The FDA’s restricted distribution programs, intended for medications with toxicity risks or other potential dangers, may also be used to impede biosimilar competition, according to a Federal Trade Commission amicus brief filed in the US District Court for the District of New Jersey.
According to an FTC press release, distribution restrictions on brand name drugs, often implemented as part of the FDA’s Risk Evaluation and Mitigation Strategies (REMs) programs, can be used to prevent generics manufacturers from obtaining product samples. In the New Jersey case, generics manufacturers Actavis, Apotex, and Roxane allege that Actelion Pharmaceuticals’ distribution restrictions prevent them from buying the brand name manufacturer’s Tracleer (bosentan) and Zavesca (miglustat) through customary channels. Actelion’s refusal to sell its products directly precluded the 3 generics companies from developing equivalent products and violated antitrust laws, the FTC release added.
Tracleer (bosentan) is indicated for the treatment of pulmonary arterial hypertension and Zavesca (miglustat) is indicated for the treatment of type 1 Gaucher disease. In its legal filing, Actelion states that it is not required to sell its products to potential competitors. The manufacturer also contends that its rights regarding sales to potential competitors would apply without an FDA mandate.
Actelion’s position poses a significant threat to competition, if adopted by the court, while also undermining portions of the Hatch-Waxman Act, the FTC’s brief explains. If biosimilar and generics firms cannot obtain samples of brand products, the act cannot function as intended, the brief continues.
The Generic Pharmaceutical Association (GPhA) filed a brief in the case as well, and released a statement supporting the FTC position.
“GPhA strongly supports the FTC’s opposition of this anti consumer practice,” Ralph G. Neas, president and chief executive officer of the GPhA, said in a press release. “At a time of great budgetary challenges for consumers and for the federal government, it is especially important that barriers to fair and timely generic drug and biosimilar competition are addressed and the FTC’s forceful arguments make a compelling case.”

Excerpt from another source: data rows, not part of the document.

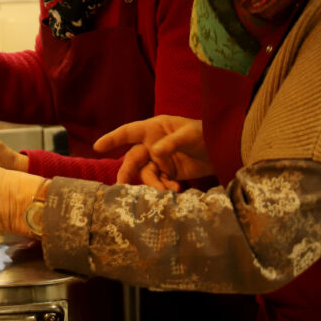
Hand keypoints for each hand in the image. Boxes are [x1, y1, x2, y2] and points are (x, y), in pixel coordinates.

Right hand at [93, 115, 211, 186]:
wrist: (223, 150)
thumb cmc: (206, 134)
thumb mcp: (190, 135)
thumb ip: (171, 143)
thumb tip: (155, 152)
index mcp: (154, 129)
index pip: (129, 132)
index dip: (113, 139)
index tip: (97, 147)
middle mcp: (153, 144)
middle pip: (134, 158)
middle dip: (127, 171)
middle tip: (121, 184)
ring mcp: (160, 159)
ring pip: (146, 174)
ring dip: (153, 184)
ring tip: (167, 191)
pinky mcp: (169, 173)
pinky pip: (159, 182)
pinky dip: (164, 188)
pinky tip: (176, 190)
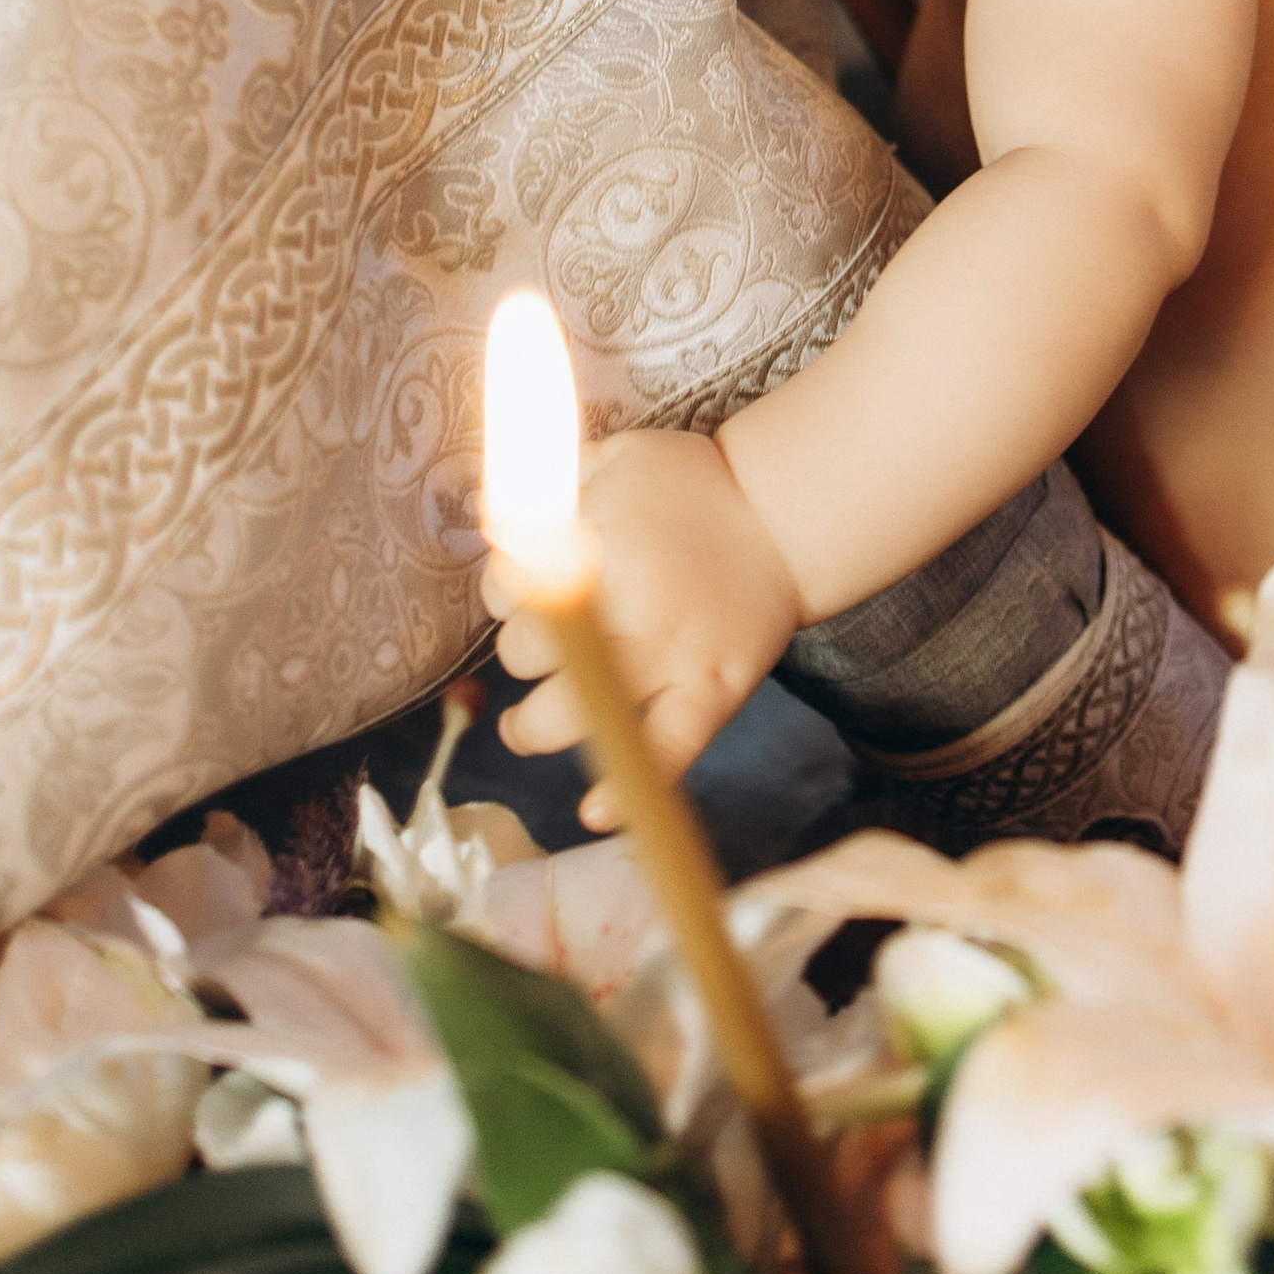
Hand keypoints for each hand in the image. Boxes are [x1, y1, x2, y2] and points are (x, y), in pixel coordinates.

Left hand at [491, 426, 802, 802]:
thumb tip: (491, 519)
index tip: (523, 592)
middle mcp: (627, 604)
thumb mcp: (614, 459)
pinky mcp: (712, 693)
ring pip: (577, 711)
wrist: (783, 513)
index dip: (507, 592)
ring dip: (534, 729)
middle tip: (541, 645)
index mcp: (597, 542)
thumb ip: (548, 485)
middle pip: (528, 652)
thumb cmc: (690, 485)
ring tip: (522, 729)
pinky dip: (630, 788)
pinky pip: (668, 752)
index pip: (507, 585)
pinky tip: (595, 814)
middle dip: (524, 649)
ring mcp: (672, 656)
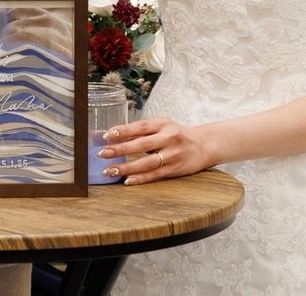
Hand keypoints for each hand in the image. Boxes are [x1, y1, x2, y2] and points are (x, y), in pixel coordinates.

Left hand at [96, 115, 217, 184]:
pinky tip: (127, 180)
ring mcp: (172, 155)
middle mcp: (168, 138)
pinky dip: (140, 178)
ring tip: (110, 170)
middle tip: (102, 153)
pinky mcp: (175, 169)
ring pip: (146, 163)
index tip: (106, 135)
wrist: (204, 145)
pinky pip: (155, 175)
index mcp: (163, 124)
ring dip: (127, 167)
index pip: (140, 127)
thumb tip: (114, 136)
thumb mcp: (162, 126)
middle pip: (141, 145)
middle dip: (120, 149)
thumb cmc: (177, 134)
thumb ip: (142, 131)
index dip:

The case raises important issues for generics manufacturers, because close to half of new drugs are subject to the FDA’s safety restrictions, particularly in the area of distribution channels, Neas noted. That tendency creates the ample opportunity to block competition from biosimilar and generics manufacturers, he added.
“The resolution of this case will have profound effects on a multibillion dollar industry and the prescription drug choices of hundreds of millions of Americans,” Neas said. “We applaud the FTC for taking this strong action in support of consumers and taxpayers. They are right on the policy, right on the law, and taking the right action for the American people.